Where Accusations Go
What do we talk about when we talk about sexual violence? Often it's the sex, and it's the not violence. Often we talk about how normative ways we talk about it are or aren't changing, but the violent character of accusations, something that would seem to be their most salient characteristic, is often distorted into absence. How does this happen practically?
This week the CBC, Canada's national broadcaster, fired Jian Ghomeshi, a host of Q, a popular program. According to the Toronto Star, the CBC received information that Ghomeshi had violently sexually assaulted at least three women, and there is word of more accusations to follow. Though Ghomeshi is using legalistic language to defend himself and suing the CBC for $50 million for defamation, he is attracting more attention for framing the encounters with these women as exciting kinky sex that multiple partners suddenly regretted and now seek to do him wrong.
Describing these encounters, he has said "Let me be the first to say that my tastes in the bedroom may not be palatable to some folks. They may be strange, enticing, weird, normal, or outright offensive to others. But that is my private life. And no one, and certainly no employer, should have dominion over what people do consensually in their private life." The questions are here now about taste, offense, privacy and work.
What the Ghomeshi case reminds me of is Dominique Strauss-Kahn, the French politician accused of sexual assault in New York in 2011. American authorities dismissed his accuser's account because of some inconsistencies. Nevertheless, it doesn't register the seriousness of accusations that much of the discussion in American media like The New York Times was about how differently French people feel about a public leader's private life. Things are different over there, we hear: people have "arrangements"; a man's business is respected, and media consumers don't go for cheap thrills or middle-class judgments.
What? Whether or not France is still like its midcentury movies Americans so admire, what about an alleged violent crime is Strauss-Kahn's personal business? How is the question of whether his wife or partner had an understanding with him about sex outside the relationship at all relevant? Maybe the American media are more interested than others in the sex lives leaders want private; I don't know. But the accusation had nothing to do with an affair.

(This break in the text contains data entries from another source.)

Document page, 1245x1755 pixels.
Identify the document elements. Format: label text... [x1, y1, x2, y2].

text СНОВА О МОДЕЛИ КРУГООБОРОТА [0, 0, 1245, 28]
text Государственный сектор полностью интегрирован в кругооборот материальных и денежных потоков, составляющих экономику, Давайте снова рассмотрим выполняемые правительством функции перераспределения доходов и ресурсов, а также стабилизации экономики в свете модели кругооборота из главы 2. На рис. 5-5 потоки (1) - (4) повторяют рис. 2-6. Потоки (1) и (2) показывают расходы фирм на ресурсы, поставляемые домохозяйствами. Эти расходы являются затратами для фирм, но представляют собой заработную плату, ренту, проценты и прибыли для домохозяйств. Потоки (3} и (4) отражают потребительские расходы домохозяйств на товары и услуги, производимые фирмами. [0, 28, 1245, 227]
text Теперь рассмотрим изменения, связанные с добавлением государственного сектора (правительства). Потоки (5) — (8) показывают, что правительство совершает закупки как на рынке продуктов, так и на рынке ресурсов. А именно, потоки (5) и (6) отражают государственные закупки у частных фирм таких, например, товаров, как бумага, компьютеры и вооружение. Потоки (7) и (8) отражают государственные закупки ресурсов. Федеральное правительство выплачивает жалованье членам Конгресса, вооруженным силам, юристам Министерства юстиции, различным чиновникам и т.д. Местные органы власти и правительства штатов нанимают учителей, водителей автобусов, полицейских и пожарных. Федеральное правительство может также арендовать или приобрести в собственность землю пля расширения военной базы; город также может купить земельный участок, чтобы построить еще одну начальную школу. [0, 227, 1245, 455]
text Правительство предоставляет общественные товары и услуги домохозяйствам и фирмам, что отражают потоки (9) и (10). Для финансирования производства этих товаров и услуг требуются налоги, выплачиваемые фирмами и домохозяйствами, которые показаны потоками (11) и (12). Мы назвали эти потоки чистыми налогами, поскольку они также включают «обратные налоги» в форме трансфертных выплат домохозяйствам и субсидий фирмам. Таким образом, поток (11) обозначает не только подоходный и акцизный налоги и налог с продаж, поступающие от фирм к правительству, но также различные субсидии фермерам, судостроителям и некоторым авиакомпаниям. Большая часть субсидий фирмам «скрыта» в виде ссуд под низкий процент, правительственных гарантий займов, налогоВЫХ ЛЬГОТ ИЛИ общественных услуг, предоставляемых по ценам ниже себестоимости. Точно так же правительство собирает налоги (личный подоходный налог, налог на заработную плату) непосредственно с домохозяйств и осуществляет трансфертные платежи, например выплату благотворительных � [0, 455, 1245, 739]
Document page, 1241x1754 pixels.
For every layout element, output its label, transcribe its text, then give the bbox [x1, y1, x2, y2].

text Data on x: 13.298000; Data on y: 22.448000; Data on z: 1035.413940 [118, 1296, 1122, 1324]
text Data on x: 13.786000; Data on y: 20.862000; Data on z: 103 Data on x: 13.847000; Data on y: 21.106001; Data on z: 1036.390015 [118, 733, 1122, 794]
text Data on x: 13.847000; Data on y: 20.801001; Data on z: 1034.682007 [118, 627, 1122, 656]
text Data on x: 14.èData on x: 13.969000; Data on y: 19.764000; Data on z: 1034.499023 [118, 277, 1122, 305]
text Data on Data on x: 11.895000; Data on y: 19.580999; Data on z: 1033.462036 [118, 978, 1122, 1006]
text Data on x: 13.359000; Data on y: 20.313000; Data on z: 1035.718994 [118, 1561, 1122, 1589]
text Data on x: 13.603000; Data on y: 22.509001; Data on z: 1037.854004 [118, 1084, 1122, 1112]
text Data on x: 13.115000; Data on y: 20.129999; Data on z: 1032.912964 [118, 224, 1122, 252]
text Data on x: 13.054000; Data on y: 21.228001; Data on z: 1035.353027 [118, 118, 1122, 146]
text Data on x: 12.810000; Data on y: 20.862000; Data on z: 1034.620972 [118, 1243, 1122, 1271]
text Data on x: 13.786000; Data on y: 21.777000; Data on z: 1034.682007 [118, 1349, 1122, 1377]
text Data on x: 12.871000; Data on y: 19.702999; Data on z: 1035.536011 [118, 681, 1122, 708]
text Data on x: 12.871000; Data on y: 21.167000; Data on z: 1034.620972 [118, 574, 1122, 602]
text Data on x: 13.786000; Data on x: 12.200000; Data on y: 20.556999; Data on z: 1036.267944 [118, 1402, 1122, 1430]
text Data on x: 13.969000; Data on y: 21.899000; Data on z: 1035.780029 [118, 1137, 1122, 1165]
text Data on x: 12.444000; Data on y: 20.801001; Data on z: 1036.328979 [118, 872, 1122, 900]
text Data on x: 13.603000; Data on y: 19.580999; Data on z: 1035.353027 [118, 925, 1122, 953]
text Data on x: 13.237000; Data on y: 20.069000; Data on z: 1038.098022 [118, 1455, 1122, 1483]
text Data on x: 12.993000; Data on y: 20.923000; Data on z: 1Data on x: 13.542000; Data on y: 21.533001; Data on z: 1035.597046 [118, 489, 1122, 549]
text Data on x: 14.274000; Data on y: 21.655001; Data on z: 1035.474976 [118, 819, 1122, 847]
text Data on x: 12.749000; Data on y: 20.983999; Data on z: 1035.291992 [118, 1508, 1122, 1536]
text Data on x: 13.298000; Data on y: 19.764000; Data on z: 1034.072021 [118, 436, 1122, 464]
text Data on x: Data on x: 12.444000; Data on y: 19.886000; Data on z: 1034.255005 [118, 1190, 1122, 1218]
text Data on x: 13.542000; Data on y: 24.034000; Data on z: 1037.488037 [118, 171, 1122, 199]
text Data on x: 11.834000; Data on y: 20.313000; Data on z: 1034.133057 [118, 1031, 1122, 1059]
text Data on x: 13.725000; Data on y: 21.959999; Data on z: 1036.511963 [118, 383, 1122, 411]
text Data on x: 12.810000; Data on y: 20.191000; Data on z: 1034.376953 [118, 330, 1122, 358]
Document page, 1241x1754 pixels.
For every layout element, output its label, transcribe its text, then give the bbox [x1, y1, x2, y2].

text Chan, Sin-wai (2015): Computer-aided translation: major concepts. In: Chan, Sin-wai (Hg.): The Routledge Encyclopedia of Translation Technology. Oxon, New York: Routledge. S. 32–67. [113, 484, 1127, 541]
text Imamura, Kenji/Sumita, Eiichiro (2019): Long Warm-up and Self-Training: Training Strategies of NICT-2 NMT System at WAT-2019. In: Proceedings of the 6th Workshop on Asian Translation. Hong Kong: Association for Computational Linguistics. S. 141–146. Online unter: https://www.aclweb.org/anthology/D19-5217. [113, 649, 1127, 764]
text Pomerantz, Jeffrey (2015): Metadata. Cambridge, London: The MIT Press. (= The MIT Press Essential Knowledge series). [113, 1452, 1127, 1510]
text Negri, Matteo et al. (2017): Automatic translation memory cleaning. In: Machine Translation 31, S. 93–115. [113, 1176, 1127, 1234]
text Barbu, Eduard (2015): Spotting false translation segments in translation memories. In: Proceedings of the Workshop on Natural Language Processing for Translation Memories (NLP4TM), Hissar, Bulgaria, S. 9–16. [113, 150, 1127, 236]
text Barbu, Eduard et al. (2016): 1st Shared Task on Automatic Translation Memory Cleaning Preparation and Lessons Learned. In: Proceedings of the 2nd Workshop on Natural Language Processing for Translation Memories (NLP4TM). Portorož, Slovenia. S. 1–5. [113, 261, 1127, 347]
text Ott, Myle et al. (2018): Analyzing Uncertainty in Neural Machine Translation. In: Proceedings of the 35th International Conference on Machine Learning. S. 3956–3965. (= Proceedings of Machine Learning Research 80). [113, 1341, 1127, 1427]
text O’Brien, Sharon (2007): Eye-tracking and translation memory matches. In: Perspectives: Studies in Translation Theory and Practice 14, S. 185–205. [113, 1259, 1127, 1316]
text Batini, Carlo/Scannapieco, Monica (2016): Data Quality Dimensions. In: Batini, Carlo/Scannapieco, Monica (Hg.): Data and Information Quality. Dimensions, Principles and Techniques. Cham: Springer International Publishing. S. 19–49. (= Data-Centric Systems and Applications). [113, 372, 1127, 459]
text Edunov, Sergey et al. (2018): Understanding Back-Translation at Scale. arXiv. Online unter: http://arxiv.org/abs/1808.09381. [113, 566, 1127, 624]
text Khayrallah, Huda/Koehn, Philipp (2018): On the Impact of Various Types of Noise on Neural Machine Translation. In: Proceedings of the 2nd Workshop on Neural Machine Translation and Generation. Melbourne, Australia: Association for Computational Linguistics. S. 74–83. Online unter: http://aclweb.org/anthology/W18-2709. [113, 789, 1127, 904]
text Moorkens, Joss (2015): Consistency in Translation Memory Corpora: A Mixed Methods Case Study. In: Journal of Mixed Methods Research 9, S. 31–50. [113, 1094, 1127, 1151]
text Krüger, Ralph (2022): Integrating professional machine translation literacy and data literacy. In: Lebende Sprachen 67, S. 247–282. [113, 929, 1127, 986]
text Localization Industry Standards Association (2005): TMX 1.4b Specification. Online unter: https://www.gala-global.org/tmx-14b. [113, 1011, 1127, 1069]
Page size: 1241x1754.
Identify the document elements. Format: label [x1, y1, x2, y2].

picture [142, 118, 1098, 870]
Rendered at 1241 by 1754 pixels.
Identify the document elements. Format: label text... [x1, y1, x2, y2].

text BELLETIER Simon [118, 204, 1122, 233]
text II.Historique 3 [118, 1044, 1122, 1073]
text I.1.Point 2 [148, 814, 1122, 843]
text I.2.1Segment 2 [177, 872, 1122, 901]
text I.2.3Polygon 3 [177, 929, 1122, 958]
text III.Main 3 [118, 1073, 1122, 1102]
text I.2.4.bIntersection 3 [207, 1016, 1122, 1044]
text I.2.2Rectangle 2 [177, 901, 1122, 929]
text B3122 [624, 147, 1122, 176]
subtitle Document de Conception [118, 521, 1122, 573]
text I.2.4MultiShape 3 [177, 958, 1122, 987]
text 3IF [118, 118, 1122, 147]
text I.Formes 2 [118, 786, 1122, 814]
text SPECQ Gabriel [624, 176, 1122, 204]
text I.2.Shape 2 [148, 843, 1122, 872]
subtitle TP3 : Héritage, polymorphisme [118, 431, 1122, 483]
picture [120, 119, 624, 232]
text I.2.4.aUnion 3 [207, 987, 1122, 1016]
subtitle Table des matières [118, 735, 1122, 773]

Whether Jian Ghomeshi will face authorities is unclear, and so is the question of whether he will be seen as a man brought down by scandal or someone who did violence to women. But when sex is involved, a social standard of proof is put against women whom men have harmed that is little present elsewhere: who's to say it's not just a matter of taste? Of course, there are other issues to discuss here: about deep ambivalence about violence in porn and media, about how race and immigration frame sexual violence, about privilege. But for Americans and Canadians, people believed to be prudishly reticent in talking about sex, we seem to prefer that topic to violence and violation.